Though the .40 S&W, .45 ACP, and 10 mm cartridges hit harder, the 9 mm offers a better balance of terminal ballistics, shootability, and capacity. This balance is why it is, and will likely remain, the most popular defensive handgun cartridge for the foreseeable future. As the most popular defensive handgun cartridge, there are lots of ammunition options for it, so many that selecting the one you will trust your life to might seem daunting. Here are five of the best.

Hornady Critical Duty 135-grain Flex Lock

Some confuse Hornady’s Critical Duty Line with their Critical Defense line; they are however different animals. Critical Duty ammunition was engineered specifically for law enforcement and will out penetrate similar Critical Defense loads. The heavy 135-grain Critical Duty load for the 9 mm Luger typically penetrates 17 inches or more while expanding with a frontal diameter slightly larger than 1.4 times the original bullet diameter. Bullet weight combined with slightly retarded expansion helps achieve the deep penetration and this bullet performs well on intermediate barriers as well. Given the referenced penetration and expansion, a crush cavity of around 3.5 cubic inches can be expected.

Remington Golden Saber 124-grain +P

Though with the recent acquisition of Remington’s ammunition division by Vista Outdoors/Federal Ammunition, we do not know the fate of any of the loads once offered by Remington. That does not change the fact that the Golden Saber 124-grain +P load was one of the best non-bonded bullet options available for the cartridge. Generally, this load will penetrate as deep as 15 inches in 10-percent ordnance gelatin, while still deforming with a frontal diameter as much 1.7 times the original bullet diameter. Resulting crush cavities tend to range between 4.0 and 4.3 cubic inches.

Speer Gold Dot 124-grain +P

This is one of the most popular 9 mm loads for law enforcement. It performs very well on all of the FBI barrier tests and has an excellent record on the street and for reliability in a broad range of defensive handguns. Commonly, out of duty-sized handguns this load will deliver penetration in excess of 13 inches, sometimes with almost double diameter expansion. When this happens, crush cavities can be as large as five cubic inches. Speer also offers a +P variation of this load that has been optimized to deliver excellent terminal performance when fired from compact and ultra-compact 9 mm handguns with short barrels.

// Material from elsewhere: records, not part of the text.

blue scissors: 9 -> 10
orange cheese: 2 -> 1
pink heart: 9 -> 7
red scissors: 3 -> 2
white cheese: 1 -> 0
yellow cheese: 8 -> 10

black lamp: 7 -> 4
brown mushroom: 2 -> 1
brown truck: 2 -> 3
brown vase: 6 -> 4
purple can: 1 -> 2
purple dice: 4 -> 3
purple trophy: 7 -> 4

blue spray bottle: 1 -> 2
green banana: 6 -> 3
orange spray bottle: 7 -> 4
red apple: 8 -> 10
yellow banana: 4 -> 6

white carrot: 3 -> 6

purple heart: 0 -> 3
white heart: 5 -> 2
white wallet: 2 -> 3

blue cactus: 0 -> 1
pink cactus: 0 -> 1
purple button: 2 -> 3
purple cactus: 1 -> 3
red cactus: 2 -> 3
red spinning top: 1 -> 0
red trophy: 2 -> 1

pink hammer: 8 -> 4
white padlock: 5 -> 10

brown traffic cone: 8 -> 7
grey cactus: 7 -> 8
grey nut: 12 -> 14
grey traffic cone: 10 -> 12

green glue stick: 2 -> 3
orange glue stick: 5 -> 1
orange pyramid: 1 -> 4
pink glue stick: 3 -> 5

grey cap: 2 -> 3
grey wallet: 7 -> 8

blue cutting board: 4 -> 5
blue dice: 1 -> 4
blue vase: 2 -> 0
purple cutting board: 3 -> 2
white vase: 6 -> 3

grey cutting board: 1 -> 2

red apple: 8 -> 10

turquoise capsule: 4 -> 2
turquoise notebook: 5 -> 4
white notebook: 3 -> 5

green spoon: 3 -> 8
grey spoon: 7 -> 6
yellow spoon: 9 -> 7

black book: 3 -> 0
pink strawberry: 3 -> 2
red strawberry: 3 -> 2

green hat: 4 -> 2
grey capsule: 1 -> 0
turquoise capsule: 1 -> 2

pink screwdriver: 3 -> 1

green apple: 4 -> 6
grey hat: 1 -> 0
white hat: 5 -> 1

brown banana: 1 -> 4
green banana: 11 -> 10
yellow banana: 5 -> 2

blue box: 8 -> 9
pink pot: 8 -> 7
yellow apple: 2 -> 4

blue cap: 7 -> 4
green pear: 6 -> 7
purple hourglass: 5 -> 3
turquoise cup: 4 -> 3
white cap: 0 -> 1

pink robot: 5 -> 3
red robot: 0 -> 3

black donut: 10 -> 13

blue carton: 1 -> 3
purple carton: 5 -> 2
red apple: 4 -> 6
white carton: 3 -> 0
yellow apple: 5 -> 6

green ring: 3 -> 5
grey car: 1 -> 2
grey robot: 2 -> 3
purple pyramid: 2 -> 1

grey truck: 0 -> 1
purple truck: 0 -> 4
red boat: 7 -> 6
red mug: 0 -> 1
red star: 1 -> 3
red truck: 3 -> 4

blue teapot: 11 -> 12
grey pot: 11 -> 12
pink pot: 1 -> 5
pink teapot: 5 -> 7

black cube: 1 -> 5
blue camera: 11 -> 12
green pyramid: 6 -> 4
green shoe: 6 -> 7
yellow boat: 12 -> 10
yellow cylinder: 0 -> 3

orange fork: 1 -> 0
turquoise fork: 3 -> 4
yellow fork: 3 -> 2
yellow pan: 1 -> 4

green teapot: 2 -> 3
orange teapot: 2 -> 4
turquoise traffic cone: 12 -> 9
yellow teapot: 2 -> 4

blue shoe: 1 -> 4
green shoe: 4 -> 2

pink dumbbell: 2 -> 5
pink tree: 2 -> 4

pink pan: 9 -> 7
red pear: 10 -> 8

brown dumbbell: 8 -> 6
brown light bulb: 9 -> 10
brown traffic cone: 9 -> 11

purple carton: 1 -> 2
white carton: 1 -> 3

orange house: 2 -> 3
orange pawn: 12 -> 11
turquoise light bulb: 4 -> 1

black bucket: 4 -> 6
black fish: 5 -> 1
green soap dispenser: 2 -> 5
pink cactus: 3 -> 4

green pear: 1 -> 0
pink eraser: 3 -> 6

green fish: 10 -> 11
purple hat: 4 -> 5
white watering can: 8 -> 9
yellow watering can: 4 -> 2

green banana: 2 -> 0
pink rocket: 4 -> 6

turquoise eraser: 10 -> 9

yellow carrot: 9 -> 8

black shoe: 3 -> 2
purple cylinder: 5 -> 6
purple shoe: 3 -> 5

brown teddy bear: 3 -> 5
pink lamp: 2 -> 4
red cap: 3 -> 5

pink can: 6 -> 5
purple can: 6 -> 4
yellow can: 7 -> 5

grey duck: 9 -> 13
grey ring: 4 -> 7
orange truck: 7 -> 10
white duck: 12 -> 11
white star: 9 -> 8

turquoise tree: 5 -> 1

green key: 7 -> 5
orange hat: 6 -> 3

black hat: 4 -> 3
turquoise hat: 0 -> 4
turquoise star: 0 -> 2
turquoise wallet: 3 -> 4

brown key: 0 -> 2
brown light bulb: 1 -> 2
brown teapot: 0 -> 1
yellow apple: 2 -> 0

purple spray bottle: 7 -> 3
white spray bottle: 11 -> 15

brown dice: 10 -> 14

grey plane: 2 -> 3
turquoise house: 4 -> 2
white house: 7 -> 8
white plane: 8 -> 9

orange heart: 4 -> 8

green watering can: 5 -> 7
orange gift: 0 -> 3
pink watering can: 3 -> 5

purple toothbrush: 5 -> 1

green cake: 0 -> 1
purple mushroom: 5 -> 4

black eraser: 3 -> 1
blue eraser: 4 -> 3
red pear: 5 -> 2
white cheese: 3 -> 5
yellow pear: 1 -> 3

Buffalo Bore Barnes TAC-XP 115-grain +P

Averaging more than 15 inches of penetration with expansion as wide as 1.6 times original bullet diameter, this all-copper Barnes 115-grain bullet load is an excellent option and may be the best 115-grain defensive load for the 9 mm. Though several ammunition manufacturers offer this same bullet—including Barnes Bullets, which is now owned by Sierra—the highest velocities will be found from Buffalo Bore, which can approach and even exceed 1,300 fps from a 4-inch barrel. Mono-metal bullets like the Barnes TAC-XP can perform very well when it comes to intermediate barriers but for the best terminal performance these all-copper bullets need velocity. That’s where Buffalo Bore delivers. Crush cavities tend to measure on either side of 4 cubic inches.

Federal HST 124-grain

In 2002, Federal introduced new ammunition intended for law enforcement agencies. This “tactical” ammunition used a new bullet designated “HST.” Some hypothesized the acronym stood for “Hi-Shok Two” but in reality, it was just a name. It is however a name that during the last 10 years gained a stellar reputation on the street. This should not come as a surprise to Tom Burczynski, of Hydra-Shok and EFMJ fame, worked on the project. Now commercially available, Federal HST ammunition is considered barrier blind, meaning bullets should perform well even after passing through common barriers. This load generally penetrates to about 14 inches while expanding to 1.6 times original bullet diameter, this results in a crush cavities measuring about 3.6 to 3.8 cubic inches.